Iran’s hardliners meanwhile charge Zarif of cognitive bias in defending the deal. They believe Iran should adhere to the resistance doctrine of its supreme leader which calls for standing up to US pressures. The nuclear deal, according to these hardliners, is only a wayward agenda designed by President Hassan Rouhani to strengthen his hold on power.
Rouhani has dismissed these criticisms. On July 18, he said if the United States lifted sanctions Iran would return to the deal. Iran also held talks in Vienna with the remaining parties to the deal, and called them useful. Rouhani is optimistic about the deal, saying that it could be salvaged in the next few weeks. To appease hardliners, Iran’s president has also vowed that adhering to the nuclear agreement will allow Iran to buy weapons from international markets.
It remains to be seen if any of President Rouhani’s optimistic forecasts will transpire into reality. Re-negotiating the nuclear deal does not seem like a priority for Iran’s main decision-makers, i.e. the hardliners. The state-backed Mehr News Agency has reported that any US suggestion of lifting its sanctions in return for Iran compromising on the “sunset clause” in the agreement that would  allow Tehran to resume full-scale nuclear activities after 10 to 15 years was a ploy and a media rumor.

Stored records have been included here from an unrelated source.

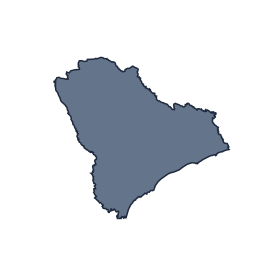 the district of Batang, Jawa Tengah, Indonesia, rotated 136°
{"feature_id": "22746128B4894534477686", "entity_name": "Batang", "entity_type": "district", "adm_level": 2, "iso_a3": "IDN", "parent_name": "Indonesia", "parent_adm1": "Jawa Tengah", "projection": "equal_earth", "projection_center": [109.867, -7.032], "detail": "fine", "context": "isolated", "style": "filled", "palette": "slate", "viewbox_px": 256, "rotation_deg": 136, "n_neighbors": 0, "source": "geoboundaries", "source_scale": "gbopen_adm2", "svg_char_len": 5742}
<svg xmlns="http://www.w3.org/2000/svg" viewBox="0 0 256 256"><g transform="rotate(136 128 128)"><path d="M148.0,213.3L149.3,212.5L149.4,211.6L149.1,210.7L149.5,210.0L150.5,209.7L150.9,208.8L151.7,209.5L150.9,208.6L151.7,208.0L153.8,205.0L153.9,203.1L154.6,200.7L155.0,200.3L156.3,196.1L157.0,195.2L157.6,193.3L157.2,188.2L157.6,187.0L157.6,185.1L159.0,183.2L159.1,182.2L159.7,181.2L160.4,180.6L160.3,180.0L161.2,180.1L161.0,178.1L161.2,176.0L161.9,174.5L163.0,173.8L163.3,172.2L163.7,171.5L163.6,170.8L165.1,168.8L165.0,167.9L165.3,166.4L166.2,165.1L165.9,164.0L166.8,163.2L166.7,160.8L167.0,160.6L167.5,161.1L167.5,160.3L168.0,159.4L167.8,158.7L168.5,158.8L169.1,157.9L170.1,157.8L170.7,157.1L171.1,155.9L171.0,154.6L171.6,154.8L172.2,154.5L171.9,153.5L172.4,153.2L172.4,152.1L172.8,151.7L172.4,150.3L172.6,149.2L173.1,148.6L172.8,147.5L173.0,147.1L172.2,146.0L172.8,145.4L172.8,144.5L173.2,144.3L173.3,143.9L172.8,141.8L173.0,141.3L172.4,140.9L172.3,138.3L171.6,137.5L172.1,137.0L171.9,136.6L171.5,136.8L170.6,136.4L170.1,135.7L170.8,135.4L170.1,134.3L170.9,134.0L171.1,133.0L170.6,130.9L170.9,130.4L170.7,129.4L170.9,128.9L171.6,128.5L172.2,127.5L174.3,127.9L175.3,126.7L175.4,126.0L176.1,125.1L176.4,124.1L177.5,124.7L178.5,124.3L178.6,125.2L179.3,125.3L180.2,124.8L181.0,123.6L182.3,121.3L182.6,121.6L183.3,121.5L183.7,121.3L183.8,120.5L184.6,120.8L185.5,120.2L186.1,120.9L186.1,118.8L186.7,118.2L186.7,116.7L187.4,116.6L188.3,115.8L188.5,114.9L189.3,115.0L189.8,114.5L190.4,112.6L191.0,112.1L191.1,111.7L190.4,110.9L190.6,109.8L191.3,109.4L192.4,109.7L192.8,109.3L192.7,108.2L193.5,106.8L194.8,108.0L195.5,107.3L196.2,105.9L197.5,105.5L197.7,104.2L198.2,102.8L198.3,100.6L200.2,101.1L200.6,100.9L200.3,99.4L200.4,98.7L200.2,95.1L200.5,93.9L199.7,93.4L199.5,92.1L199.7,91.3L199.4,90.4L199.4,89.7L200.9,89.7L200.7,89.0L201.3,88.6L201.6,87.6L201.1,86.6L200.0,85.7L200.1,84.2L199.1,83.3L199.3,82.6L200.4,81.7L200.6,80.8L200.0,80.3L198.6,80.9L197.8,80.2L196.5,81.5L196.3,81.0L196.5,79.6L195.3,79.1L194.5,79.4L194.1,79.0L194.1,78.4L194.7,76.7L194.6,75.8L192.8,74.8L192.9,74.2L195.6,72.6L196.4,71.5L197.1,71.5L197.1,72.5L197.4,72.4L198.4,70.3L196.0,67.9L195.9,68.5L195.0,68.2L193.9,68.6L193.7,66.3L192.8,66.9L191.7,66.8L191.7,66.5L192.5,65.6L191.8,64.8L183.9,69.3L178.9,71.0L176.6,71.0L175.9,71.5L174.7,71.3L174.1,71.7L173.3,71.5L172.7,70.9L170.9,71.5L169.5,71.0L168.8,71.4L167.8,71.0L167.7,70.3L167.2,70.3L167.0,69.7L166.4,69.3L166.1,69.5L162.4,69.2L161.5,69.4L160.7,68.7L160.7,67.9L160.5,67.6L160.3,68.0L160.0,67.8L159.1,68.1L157.9,67.8L157.4,67.1L155.0,67.2L153.6,65.7L152.7,65.4L148.2,67.6L143.6,68.5L139.1,68.4L130.5,67.0L127.8,65.8L125.8,64.6L120.2,62.3L116.8,62.0L110.7,60.8L106.1,58.6L104.2,56.4L104.1,55.7L103.4,55.0L103.2,54.5L102.9,54.8L102.5,54.3L102.2,54.5L101.4,54.0L100.9,54.3L98.0,53.5L96.1,53.3L88.6,51.0L84.1,48.5L84.1,47.2L82.9,47.2L82.9,47.7L82.1,47.8L80.6,47.5L78.1,46.5L76.4,45.2L75.9,45.3L72.9,44.0L70.3,42.4L70.4,43.2L69.8,43.8L69.5,44.8L68.7,44.3L68.4,44.8L67.4,47.9L69.1,50.1L69.2,50.6L68.5,53.2L68.2,53.4L67.9,53.2L67.6,53.7L67.8,54.6L67.4,54.7L67.5,55.0L67.2,55.9L67.4,56.1L66.8,56.6L66.5,57.9L66.1,58.4L66.3,59.8L67.0,60.1L66.8,61.3L66.3,61.8L66.2,62.2L65.7,62.2L65.5,62.9L65.2,62.8L65.1,64.0L64.7,64.0L64.7,64.4L64.0,64.5L64.0,65.3L62.7,65.6L62.7,66.3L63.2,67.4L63.1,68.9L63.6,70.1L63.3,71.1L63.4,71.5L63.1,72.2L63.3,72.6L62.9,73.9L60.2,76.4L59.8,75.2L57.5,75.3L57.3,75.5L57.5,75.8L57.4,76.7L56.4,76.6L57.5,77.0L57.4,77.3L56.2,77.4L55.5,76.8L54.4,77.5L54.6,78.3L55.9,78.7L55.2,79.9L55.7,80.6L56.0,80.8L56.5,80.0L57.5,80.7L57.2,81.2L56.9,81.2L56.9,81.6L57.8,81.9L57.9,84.2L58.5,85.9L59.3,86.3L59.2,87.3L59.5,87.3L59.8,86.8L59.8,85.8L60.0,85.6L60.6,85.8L60.9,86.7L61.4,86.7L61.5,87.7L62.1,87.8L62.0,89.0L62.5,89.7L62.1,90.8L62.9,90.9L63.4,92.2L64.3,93.3L65.9,92.9L65.8,94.6L66.5,96.3L66.0,97.6L66.9,98.3L66.6,99.9L67.4,100.6L67.6,101.8L67.3,103.3L67.7,104.2L68.5,104.5L68.8,104.1L69.3,104.6L69.9,104.4L70.5,105.0L71.4,104.0L73.2,104.3L73.6,104.9L73.7,106.1L74.5,107.0L75.0,108.2L75.1,109.3L76.4,111.6L76.7,112.7L78.3,113.3L78.9,113.0L80.9,110.6L81.0,109.6L81.9,108.9L83.4,111.0L83.1,111.5L82.9,113.8L83.0,114.2L83.7,114.8L83.3,117.4L83.7,118.7L84.2,119.2L85.2,121.9L85.8,122.6L86.4,124.1L86.6,125.7L87.1,126.0L87.6,127.2L87.6,128.9L86.7,129.6L86.4,130.8L85.8,130.7L85.3,131.1L86.2,132.6L86.1,133.2L84.8,134.0L84.7,134.3L85.3,135.4L86.2,135.7L86.1,139.0L85.5,139.8L86.4,140.0L86.4,140.3L86.1,140.9L85.5,141.0L85.4,141.4L86.2,141.6L86.6,142.2L86.7,143.3L87.5,144.5L86.4,145.2L87.2,145.6L87.0,146.4L87.3,146.5L87.5,147.3L87.3,148.4L86.5,148.7L86.9,150.5L86.0,152.1L85.7,154.2L85.3,154.5L85.7,155.3L84.9,154.7L84.4,155.1L84.6,156.2L84.5,156.8L85.4,157.0L85.2,157.7L85.4,158.3L85.0,158.2L84.6,159.0L84.2,159.0L83.3,159.8L82.5,162.0L81.6,162.1L79.8,163.2L79.9,164.2L81.0,167.0L81.6,169.2L85.7,170.0L86.9,171.2L89.0,171.9L89.8,171.9L90.6,171.0L91.7,171.6L92.5,171.7L92.8,173.5L93.5,174.2L93.3,175.3L93.7,176.7L93.3,177.2L93.5,177.4L93.5,178.0L93.0,179.9L93.4,180.3L93.4,181.1L92.1,183.6L92.1,184.6L92.8,186.1L93.1,186.0L93.8,186.7L94.5,189.4L95.0,190.0L94.7,190.8L95.2,191.9L95.0,192.4L95.6,192.5L95.7,193.2L97.1,194.8L97.3,196.2L98.7,197.8L101.3,198.8L102.3,199.5L102.7,200.4L104.5,201.0L109.6,205.6L111.1,204.7L111.6,205.0L113.6,206.6L114.5,208.6L116.3,210.1L118.2,209.5L119.7,208.3L120.0,207.1L120.7,207.1L121.2,206.5L121.1,205.6L121.9,204.0L122.3,203.9L125.2,206.4L129.4,208.9L132.1,208.5L133.2,210.8L135.0,209.7L135.2,208.7L134.8,207.5L135.8,207.0L136.7,205.6L137.0,204.3L137.2,205.1L137.8,205.4L138.0,205.9L138.5,205.7L139.9,208.2L141.8,210.3L142.5,212.5L144.4,213.6L145.9,212.9L146.6,213.0L147.3,212.5L147.5,211.9L148.9,210.8L149.0,212.0L148.0,213.3Z" fill="#64748b" stroke="#1e293b" stroke-width="1.5"/></g></svg>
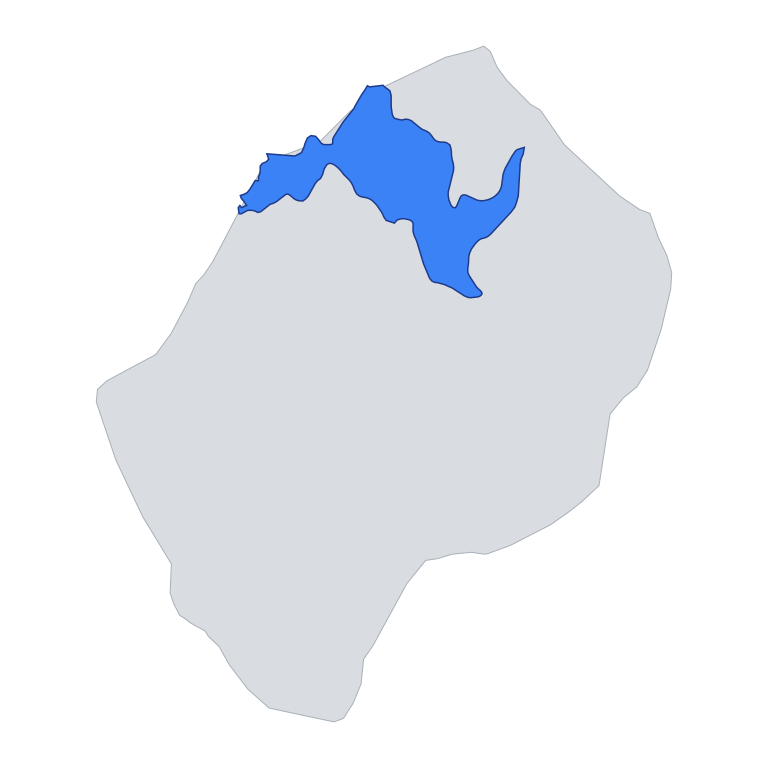 Lesotho, with Leribe highlighted
{"feature_id": "LSO-1212", "entity_name": "Leribe", "entity_type": "District", "adm_level": 1, "iso_a3": "LSO", "parent_name": "Lesotho", "parent_adm1": "", "projection": "equal_earth", "projection_center": [28.234, -29.023], "detail": "fine", "context": "in_parent", "style": "filled", "palette": "blue", "viewbox_px": 768, "rotation_deg": 0, "n_neighbors": 0, "source": "natural_earth", "source_scale": "10m", "svg_char_len": 3692}
<svg xmlns="http://www.w3.org/2000/svg" viewBox="0 0 768 768"><path d="M510.3,545.4L488.2,553.5L485.1,554.2L470.9,552.3L452.0,554.2L437.2,558.7L425.7,560.4L406.9,583.5L372.7,646.1L363.6,659.1L361.1,683.7L353.2,703.1L343.5,718.3L334.1,721.9L305.6,715.9L269.2,708.1L248.0,689.3L229.1,664.5L219.1,646.5L208.6,636.6L205.1,631.1L190.2,622.8L184.6,618.4L179.7,615.4L173.6,603.4L170.1,593.0L171.4,564.0L160.9,546.6L142.9,517.1L131.4,492.9L115.8,459.8L106.2,431.4L96.3,402.0L97.5,389.4L106.9,380.8L134.4,366.0L155.8,354.5L171.1,333.5L187.7,302.2L195.8,283.4L203.9,274.8L212.8,261.5L228.3,232.1L245.5,199.3L264.0,164.1L287.3,153.9L319.3,142.2L350.0,111.4L386.5,85.5L445.6,57.3L473.2,50.2L483.7,46.1L490.3,51.4L497.3,67.5L507.3,81.0L530.6,104.5L540.4,110.1L564.4,144.8L590.1,168.6L619.6,196.0L639.7,209.6L649.9,213.4L658.4,237.7L666.9,255.7L671.7,272.6L670.7,289.0L661.2,329.2L647.5,370.1L636.5,387.2L623.2,398.0L610.1,414.1L605.0,447.0L599.0,485.6L582.0,501.5L568.8,511.9L550.6,524.7L510.3,545.4Z" fill="#d9dde1" stroke="#a8b0b8" stroke-width="1"/><path d="M369.6,86.9L383.0,85.3L384.8,87.0L389.9,90.8L391.1,95.4L391.2,106.9L392.2,114.1L393.3,117.0L394.8,118.5L401.1,120.0L403.1,119.8L405.2,119.2L408.1,119.4L411.4,120.7L420.1,127.9L422.9,129.7L425.6,130.7L429.1,132.8L431.4,135.4L433.7,138.8L435.7,140.6L437.8,141.6L440.4,142.1L444.5,142.2L446.5,142.7L449.8,144.8L450.9,148.3L451.4,151.8L451.5,155.7L452.1,159.3L453.3,163.9L453.7,167.4L453.5,170.6L448.2,192.0L448.2,195.8L448.9,199.9L451.1,205.4L453.0,207.4L455.0,207.8L456.1,206.8L456.9,205.4L460.0,198.0L461.0,196.2L462.2,195.2L464.0,194.9L466.0,195.1L477.0,200.1L479.5,200.6L482.3,200.8L485.0,200.4L488.1,199.7L491.0,198.5L493.8,197.0L496.0,195.2L498.1,193.1L499.7,190.8L500.9,188.2L501.6,185.6L503.0,175.0L504.0,171.5L505.3,168.2L512.0,156.1L514.9,151.8L516.1,150.4L517.8,149.4L524.3,147.4L523.2,154.0L521.1,158.9L520.2,163.4L518.3,195.7L516.5,202.5L514.7,207.3L511.0,212.2L490.6,234.2L487.9,236.4L485.6,237.6L480.8,238.9L478.0,240.8L475.3,243.7L471.5,248.9L469.6,253.1L468.7,257.2L468.5,263.2L467.7,269.0L467.9,272.5L468.3,273.7L469.4,275.9L476.3,286.7L478.0,288.5L480.8,291.0L481.8,292.6L482.0,293.8L481.3,295.0L479.8,296.2L478.0,296.9L470.7,297.7L468.0,297.4L464.4,295.9L452.2,288.0L444.2,284.5L437.3,282.6L434.8,282.4L432.1,281.2L429.7,278.5L423.6,264.0L416.9,241.7L414.0,235.0L413.1,231.7L413.0,228.4L413.2,225.5L413.0,223.2L412.0,221.4L410.4,220.3L408.6,219.6L404.7,218.8L402.3,218.7L399.8,219.1L397.0,220.1L394.4,223.1L386.2,220.4L383.8,216.9L382.7,214.3L381.3,211.7L377.0,205.5L374.5,202.7L371.7,200.1L369.2,198.7L366.8,197.8L361.5,196.8L359.0,195.8L356.7,193.9L354.7,190.4L353.2,186.4L351.5,183.0L349.4,180.1L343.8,174.6L340.7,170.5L337.6,167.4L334.6,165.0L331.7,163.6L329.2,163.3L326.9,164.6L324.2,168.9L322.6,174.5L320.6,178.4L317.4,180.8L315.1,183.7L308.1,196.3L305.9,198.7L302.9,201.0L298.7,200.7L296.2,200.0L294.0,198.7L290.2,195.4L288.1,194.1L286.1,194.2L276.9,201.3L275.1,202.4L273.0,203.4L270.1,204.3L260.9,211.6L258.0,212.5L254.9,211.0L251.9,210.3L247.8,210.3L241.3,213.8L239.1,213.8L238.2,207.7L239.9,205.5L241.6,207.7L242.8,207.2L245.1,205.8L246.6,205.5L244.5,202.2L241.4,198.5L240.3,195.5L244.2,194.2L247.2,192.6L250.2,188.8L255.0,180.8L255.9,180.4L257.1,180.8L258.1,180.9L258.5,179.5L258.5,177.1L258.8,176.1L259.3,175.1L259.9,173.3L260.2,170.6L260.2,166.1L262.2,163.5L266.1,161.9L268.7,159.3L266.9,153.8L295.0,156.0L301.5,152.6L303.8,147.6L305.4,142.4L307.4,138.0L311.0,135.6L315.6,136.3L318.5,139.5L320.8,142.9L323.6,144.6L330.3,144.6L332.5,143.9L332.8,141.9L332.7,139.4L333.8,136.7L343.1,122.1L354.0,108.4L354.8,106.5L361.6,94.7L364.9,89.9L367.4,85.8L369.6,86.9Z" fill="#3b82f6" stroke="#1e3a8a" stroke-width="1.5"/></svg>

Zarif’s hands are tied when he returns to the United States to take part in the annual UN General Assembly meetings in New York. The sanctions could restrict his movements, even after he was reportedly invited, before being sanctioned, to the White House, and met with the US Representative on Iran Senator Rand Paul to discuss a breakthrough in talks. This might seal the end of his diplomatic career for now, especially as calls also mount in Iran for Rouhani’s resignation, unless the duo can save the nuclear deal.